Transient Errors (429 / 500 / 502 / 503)

All Faraday API calls treat these as retryable — the task reschedules and no run state changes. The batch task reschedules itself; the poll and download tasks reschedule the poll task.

Permanent Errors (other 4xx, network failures)

  • Recipients in AddressEnriching are reverted to AddressEnrichable with enrichment_pipeline_failed: true added to their JSON (set by revert_all_enriching_to_enrichable)
  • Run is marked Failed with the error message
  • Pipeline components are deleted best-effort
  • Recipients are picked up again by the next scheduled batch

Note: recipients skipped individually during download because Faraday returned no address for them are set directly to Skipped with skip_reason = EnrichmentFailed — they do not get enrichment_pipeline_failed and are not re-queued.

Polling Timeout (5.5 hours)

  • Same outcome as a permanent error: revert, mark Failed, delete pipeline
  • 30-minute gap between timeout (5.5h) and next scheduled batch (6h) allows recipients to be picked up immediately

Monitoring

Database Queries

-- Recent run history
SELECT id, status, total_recipients, cached_recipients, uploaded_recipients,
       enriched_recipients, failed_recipients, initiated_at, completed_at
FROM address_enrichment_runs
ORDER BY initiated_at DESC
LIMIT 10;

-- Current run in progress
SELECT * FROM address_enrichment_runs
WHERE status = 'processing'
ORDER BY initiated_at DESC
LIMIT 1;

-- Recipients currently being enriched
SELECT COUNT(*), campaign_id
FROM campaign_recipients
WHERE status = 'AddressEnriching'
GROUP BY campaign_id;

-- Cache size
SELECT COUNT(*) FROM address_enrichment_cache;

Key Log Lines

# Batch start
grep "Starting address enrichment batch" celery.log

# Upload + pipeline creation
grep "Uploaded.*CSV to Faraday" celery.log
grep "Created Faraday.*for enrichment_" celery.log

# Poll progress
grep "pipeline not ready yet" celery.log
grep "pipeline ready" celery.log

# Download + completion
grep "Downloaded enrichment CSV" celery.log
grep "Enrichment run.*completed" celery.log

# Failures
grep "Enrichment run.*failed\|timed out\|permanent error" celery.log
grep "Reverted.*recipients to AddressEnrichable" celery.log

# Pipeline cleanup
grep "Deleted Faraday" celery.log
grep "Failed to delete Faraday" celery.log   # best-effort — warnings only

Troubleshooting

Run Stuck in "Processing"

  1. Check how long it's been running:
    SELECT id, started_at,
           EXTRACT(EPOCH FROM (NOW() - started_at))/3600 AS hours_running
    FROM address_enrichment_runs
    WHERE status = 'processing';
    
  2. Under 2h: Normal — waiting for initial poll delay
  3. 2–5.5h: Normal — polling
  4. Over 5.5h: Should have timed out; check Celery worker is alive

  5. Check Celery logs for the poll task:

    grep "poll_enrichment_run_status" celery.log | tail -20
    

  6. The poll task is a global singleton (keys=[]).

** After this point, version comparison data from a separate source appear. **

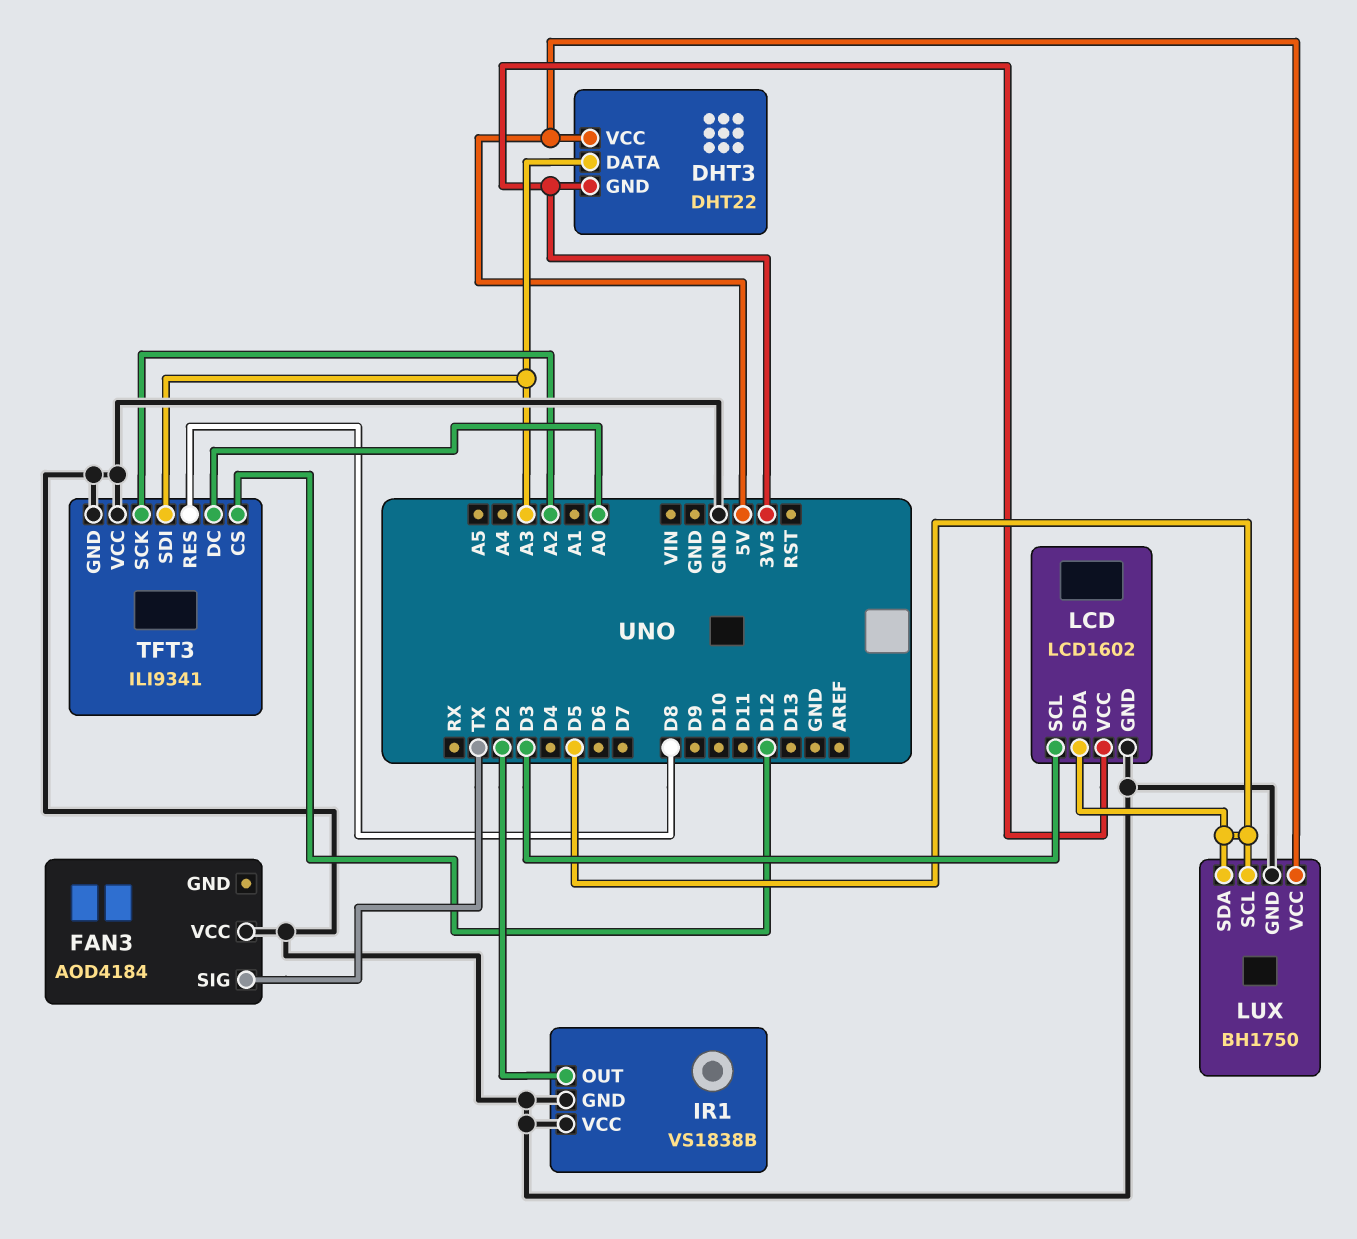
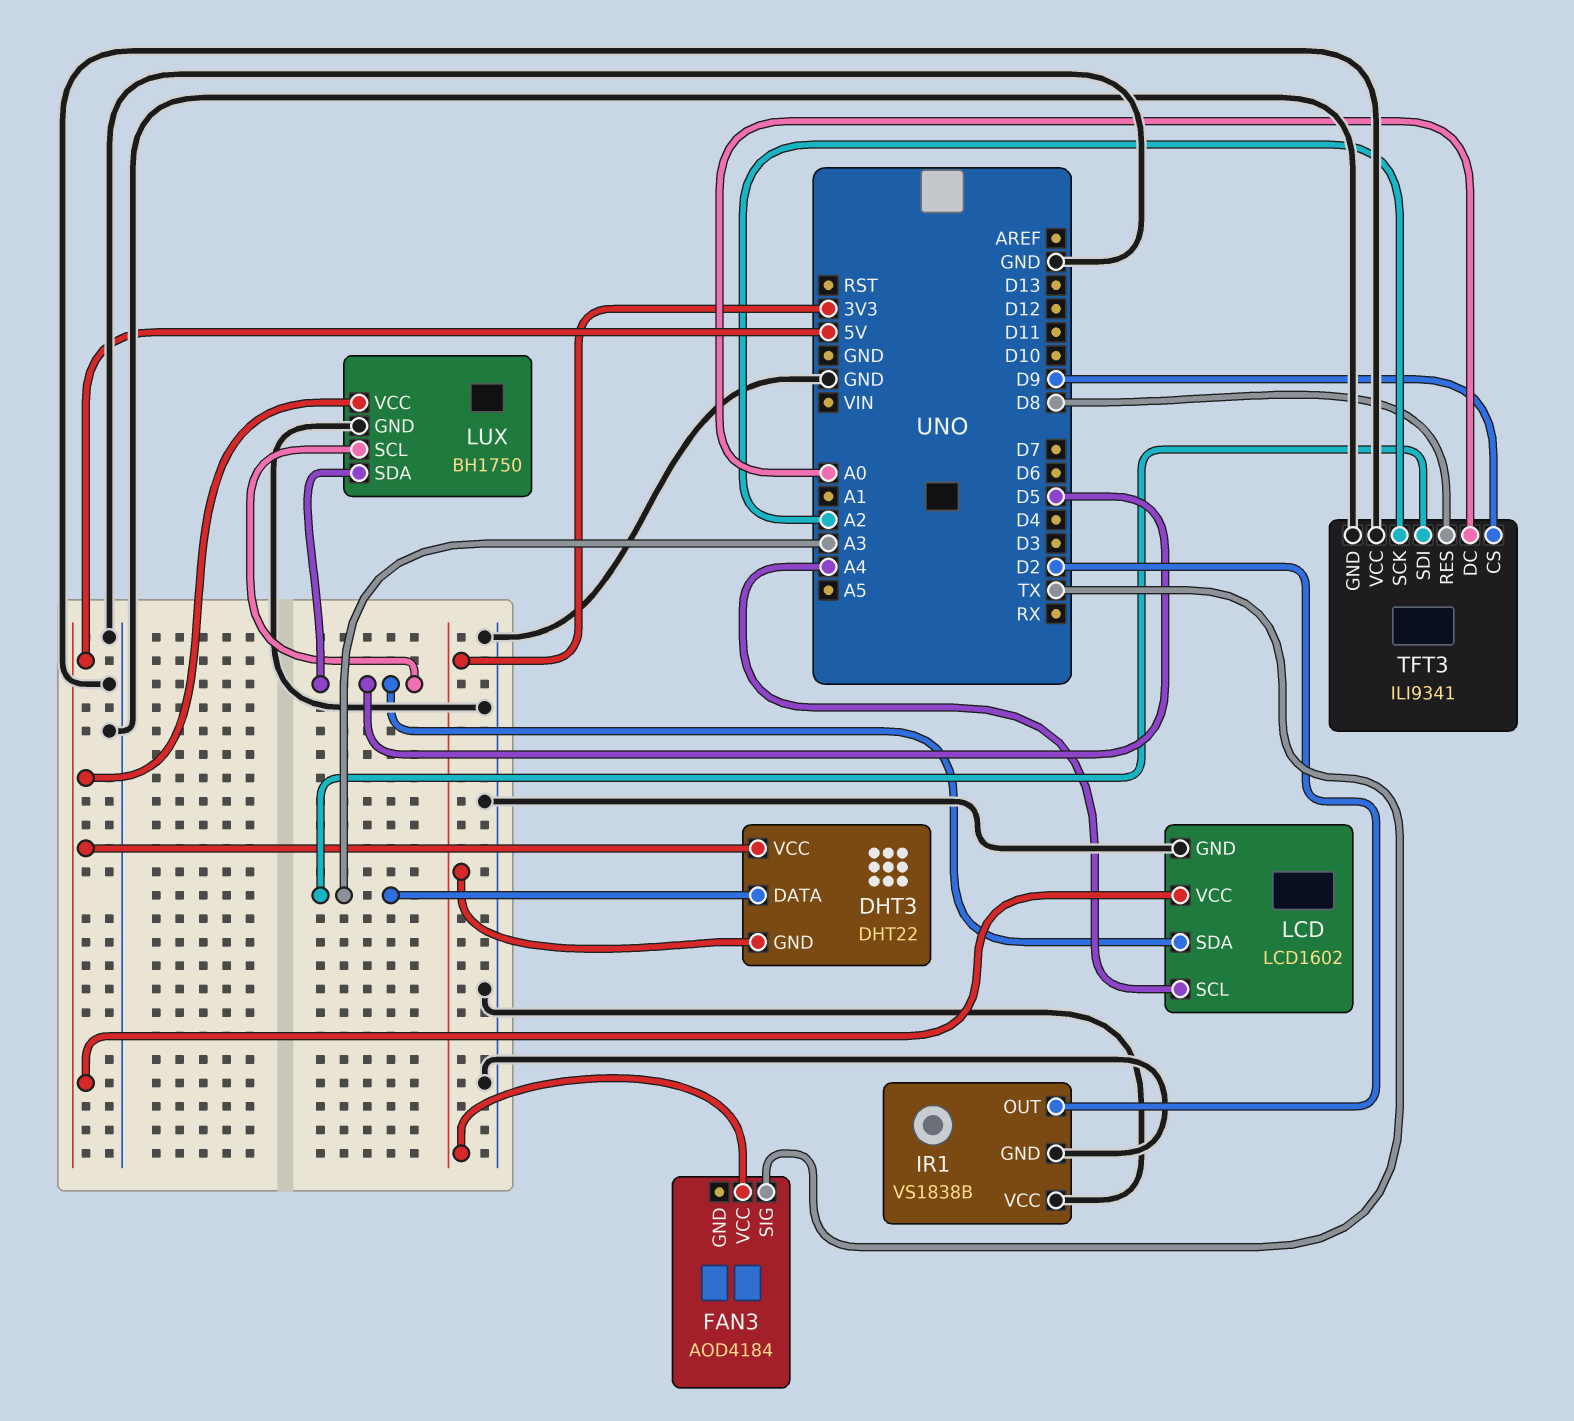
FAN3 pin VCC: GND -> 3V3
LCD pin SCL: D3 -> A4
LCD pin VCC: 3V3 -> 5V
TFT3 pin CS: D12 -> D9

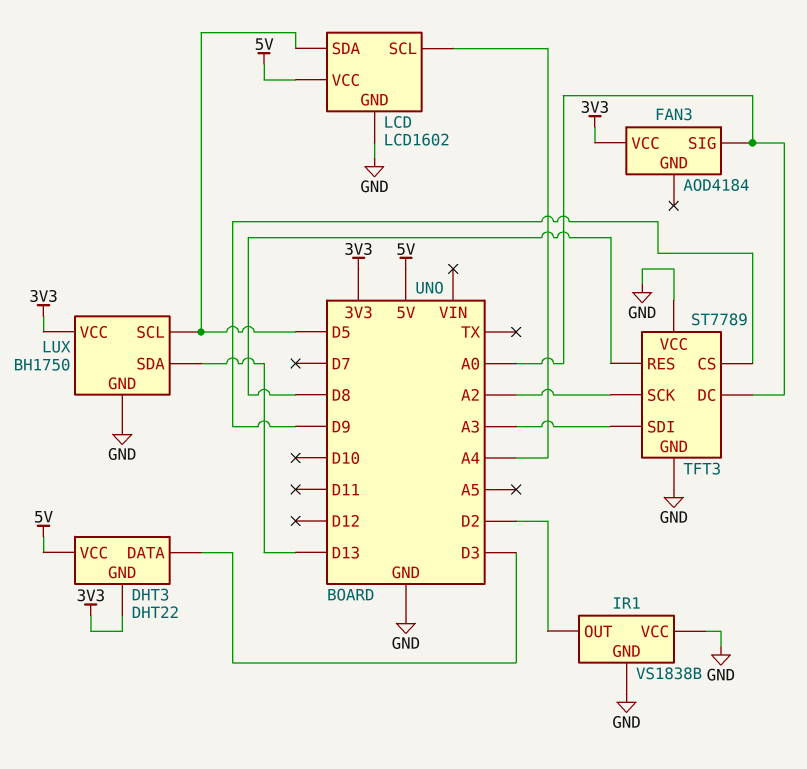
DHT3 pin DATA: A3 -> D3
FAN3 pin SIG: TX -> A0
LUX pin SDA: D5 -> D13
LUX pin VCC: 5V -> 3V3
TFT3: ILI9341 -> ST7789

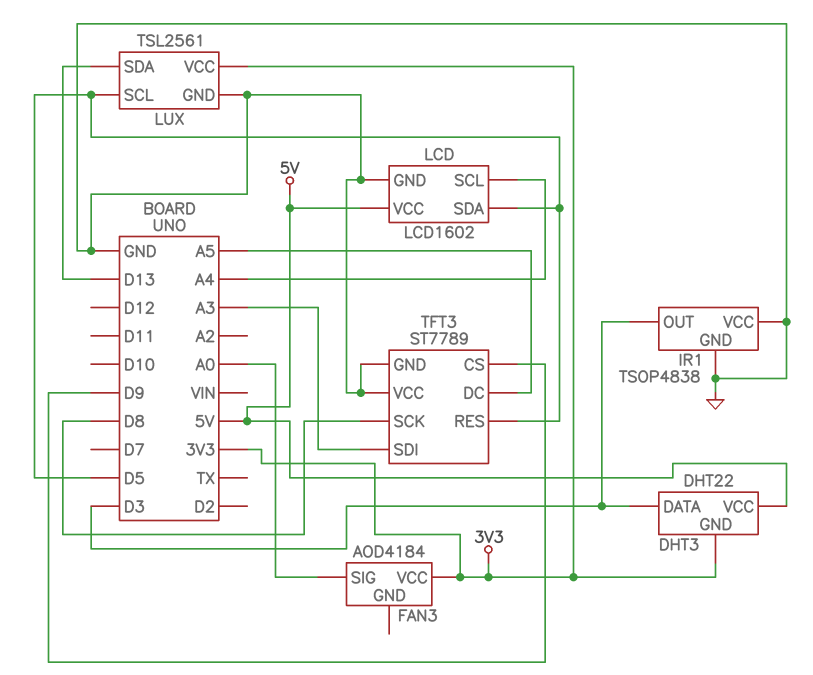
IR1: VS1838B -> TSOP4838
IR1 pin OUT: D2 -> D3
LUX: BH1750 -> TSL2561
TFT3 pin DC: A0 -> A5
TFT3 pin RES: D8 -> D5
TFT3 pin SCK: A2 -> D8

If it's not visible in Celery:

    celery -A main.celery_app inspect scheduled
    

  7. If the worker restarted and the poll chain was lost, manually trigger a check:

    curl -X POST /api/v1/address-enrichment/check   # re-runs batch from scratch
    
    Or re-enqueue the poll directly from a script.

No Recipients Being Enriched

  1. Verify address_enrichment: true in campaign settings
  2. Check recipients have AddressEnrichable status (not Skipped)
  3. Verify campaign is US-size (4x6, 6x9, 6x18_bifold, 12x9_bifold)
  4. Check if a run is currently in progress — recipients become AddressEnriching during upload and will be processed by the current run
  5. Check the 30-day lookback window — recipients older than 30 days are excluded

Low Cache Hit Rate

  1. Cache expires after 90 days — check cleanup_expired_cache isn't over-aggressive
  2. Monitor cache size: SELECT COUNT(*) FROM address_enrichment_cache
  3. Cache hit rate per run is visible in cached_recipients / total_recipients

Faraday API Errors

  1. Check FARADAY_API_KEY is set and valid
  2. Check Faraday API status
  3. Review error_message in address_enrichment_runs:
    SELECT id, error_message, initiated_at
    FROM address_enrichment_runs
    WHERE status = 'failed'
    ORDER BY initiated_at DESC
    LIMIT 5;
    
  4. Orphaned Faraday components (from mid-creation failures) can be cleaned up manually via the Faraday dashboard — they follow the naming convention enrichment_YYYYMMDD_HHMMSS_*

Testing

# All enrichment tests
just test app/tests/celery/test_address_enrichment.py

# Route tests
just test app/tests/routes/test_address_enrichment_routes.py